Выбрать главу

— Господа офицеры, — раздался вдруг звонкий и громкий голос Депрерадовича после того, как с Захарьевской улицы подъехал на взмыленной лошади ездовой — прошу вас по местам. Сейчас на парад наш приедет цесаревич Константин Павлович. Уже одиннадцать часов, а вы знаете, что он опаздывать не любит.

Офицеры отъехали к своим эскадронам, а Депрерадович выехал на улицу встретить великого князя, командовавшего в то время всей гвардией. Великий князь Константин, действительно, уже приближался верхом к казармам в сопровождении двух адъютантов. Ответив на честь, отданную ему Депрерадовичем, и приняв от него рапорт, великий князь, сильно напоминавший своим лицом императора Павла, вдруг покраснел, надул тонкие, почти бескровные губы и проговорил:

— Ну, что, в порядке ли ваши вольнодумцы? Парад, ведь, не сражение, где каждый сам за себя и что ни делает — все с рук сходит!.. Вот ужо посмотрю, посмотрю, — прибавил он, нервно дергая за мундштук гарцевавшую под ним лошадь и почти не слушая ответов командира, не отнимавшего руки от каски. — Вот увидите, что я скажу им сейчас.

Цесаревич двинулся на полковой двор и, встреченный по уставу, поздоровался с людьми и объехал все эскадроны, зорко вглядываясь в солдат и лошадей. Полк как бы застыл во время этого объезда, и мертвая тишина лишь изредка нарушалась фырканьем некоторых лошадей. И люди, и лошади будто превратились в изваяния, не смея даже громко дышать, и цесаревич даже косился в ту сторону, откуда раздавалось лошадиное фырканье, столь преступное в эту торжественную минуту.

«Эх, ты, Баловень, погубить меня хочешь! — пронеслось в голове правофлангового кавалергарда, когда его любимый конь зафыркал под носом проезжавшего цесаревича — дисциплины не знаешь».

Но все обошлось в конце концов благополучно: и солдаты, и лошади выдержали испытание. Затем цесаревич произвел учение, но, кончив его, подъехал к фронту и вдруг громогласно сказал:

— Я слышал, что кавалергарды считают себя обиженными мною, и я готов предоставить им сатисфакцию, — кто желает?

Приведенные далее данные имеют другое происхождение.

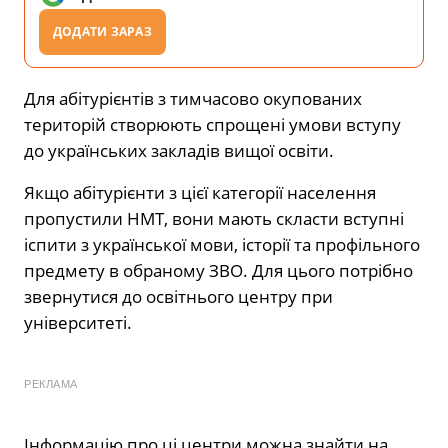
ДОДАТИ ЗАРАЗ
Для абітурієнтів з тимчасово окупованих
територій створюють спрощені умови вступу
до українських закладів вищої освіти.
Якщо абітурієнти з цієї категорії населення
пропустили НМТ, вони мають скласти вступні
іспити з української мови, історії та профільного
предмету в обраному ЗВО. Для цього потрібно
звернутися до освітнього центру при
університеті.
РЕКЛАМА
Інформацію про ці центри можна знайти на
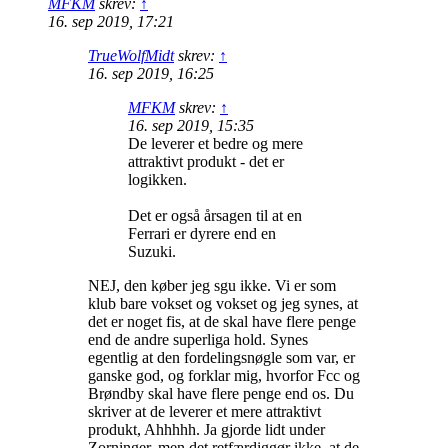
MFKM
skrev:
↑
16. sep 2019, 17:21
TrueWolfMidt
skrev:
↑
16. sep 2019, 16:25
MFKM
skrev:
↑
16. sep 2019, 15:35
De leverer et bedre og mere
attraktivt produkt - det er
logikken.
Det er også årsagen til at en
Ferrari er dyrere end en
Suzuki.
NEJ, den køber jeg sgu ikke. Vi er som
klub bare vokset og vokset og jeg synes, at
det er noget fis, at de skal have flere penge
end de andre superliga hold. Synes
egentlig at den fordelingsnøgle som var, er
ganske god, og forklar mig, hvorfor Fcc og
Brøndby skal have flere penge end os. Du
skriver at de leverer et mere attraktivt
produkt, Ahhhhh. Ja gjorde lidt under
Zorninger, men det retfærdiggør ikke, at de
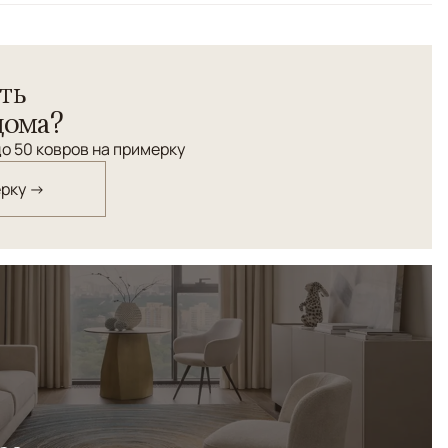
ть
дома?
о 50 ковров на примерку
ерку →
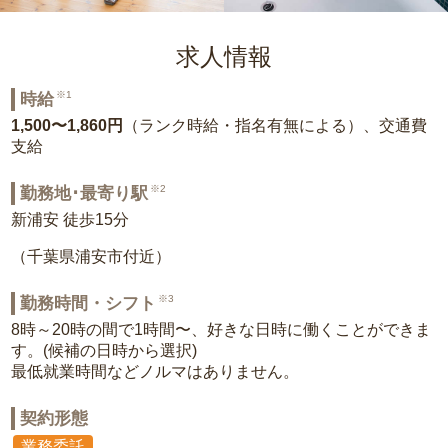
求人情報
※1
時給
1,500〜1,860円
（ランク時給・指名有無による）、交通費
支給
※2
勤務地･最寄り駅
新浦安 徒歩15分
（千葉県浦安市付近）
※3
勤務時間・シフト
8時～20時の間で1時間〜、好きな日時に働くことができま
す。(候補の日時から選択)
最低就業時間などノルマはありません。
契約形態
業務委託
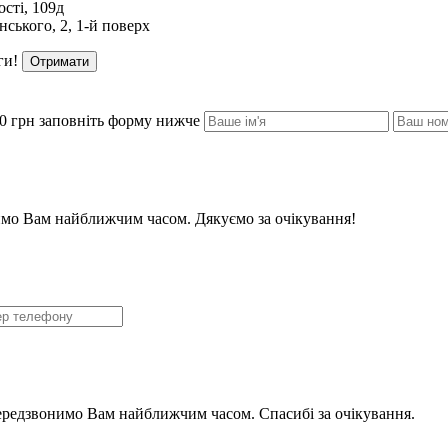
сті, 109д
ського, 2, 1-й поверх
ги!
Отримати
0 грн заповніть форму нижче
мо Вам найближчим часом. Дякуємо за очікування!
ередзвонимо Вам найближчим часом. Спасибі за очікування.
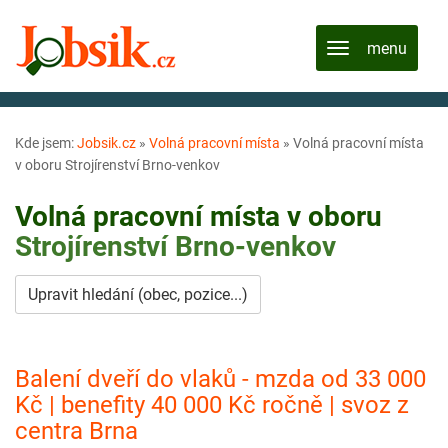
Kde jsem:
Jobsik.cz
»
Volná pracovní místa
»
Volná pracovní místa
v oboru Strojírenství Brno-venkov
Volná pracovní místa v oboru
Strojírenství
Brno-venkov
Upravit hledání (obec, pozice...)
Balení dveří do vlaků - mzda od 33 000
Kč | benefity 40 000 Kč ročně | svoz z
centra Brna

Сказав это, он осадил свою лошадь и насмешливо посмотрел на Депрерадовича и ближайших к себе офицеров. Лицо его подернулось улыбкой, глаза сузились, и он, очевидно, наслаждался смущением, которое выразилось на всех обращенных к нему офицерских и солдатских изваяниях.

«Никак я с ума спятил? — подумал бравый вахмистр «гнедого» эскадрона Ларионов, близ которого остановился великий князь Константин — а может статься, и недослышал. Как же так? Брат царев и накося, — сатисхвакцыя! Чудно что-то».

Но каменные изваяния, в голове которых, вероятно, были те же мысли, что и у Ларионова, не сморгнули пред пристальным, едким взглядом августейшего своего начальника. Уже великий князь тронул свою лошадь, довольный произведенным эффектом, когда из-за четвертого, «серого» эскадрона вдруг вынесся высокий, молодой офицер, глаза которого блистали удалью и умом, подскакал к цесаревичу и, лихо осадив свою лошадь у самого его стремени, приложил свою руку к каске.

— Ротмистр Лунин! Что скажете? — спросил его великий князь, слегка отшатнувшись при его внезапном появлении.

— Ваше высочество, — почтительно, но смотря ему прямо в глаза, отвечал Лунин: — честь так велика, что одного я только опасаюсь, что никто из товарищей не согласится уступить ее мне.

Великий князь круто повернул свою лошадь и подъехал к Депрерадовичу, не сказав Лунину ни слова. Поговорив с ним несколько минут, он снова обратился к полку со словами: «спасибо, ребята!» и под крики солдат: «рады стараться, ваше императорское высочество!» выехал из кавалергардских казарм в сопровождении обоих безмолвных своих адъютантов, позабыв даже пропустить полк мимо себя церемониальным маршем, что он всегда делал даже при ученье. Депрерадович исполнил это по отъезде цесаревича, но все исполняли эту повинность как бы во сне, машинально. У всех была одна мысль: «что-то будет, что-то будет!» Солдаты видели потом, как офицеры окружили Лунина, жали ему руку, а некоторые даже целовали его. Депрерадович ушел с плаца, холодно простившись с офицерами и не пригласив их к себе на уже заготовленный пирог и замороженное шампанское, как этого все ожидали.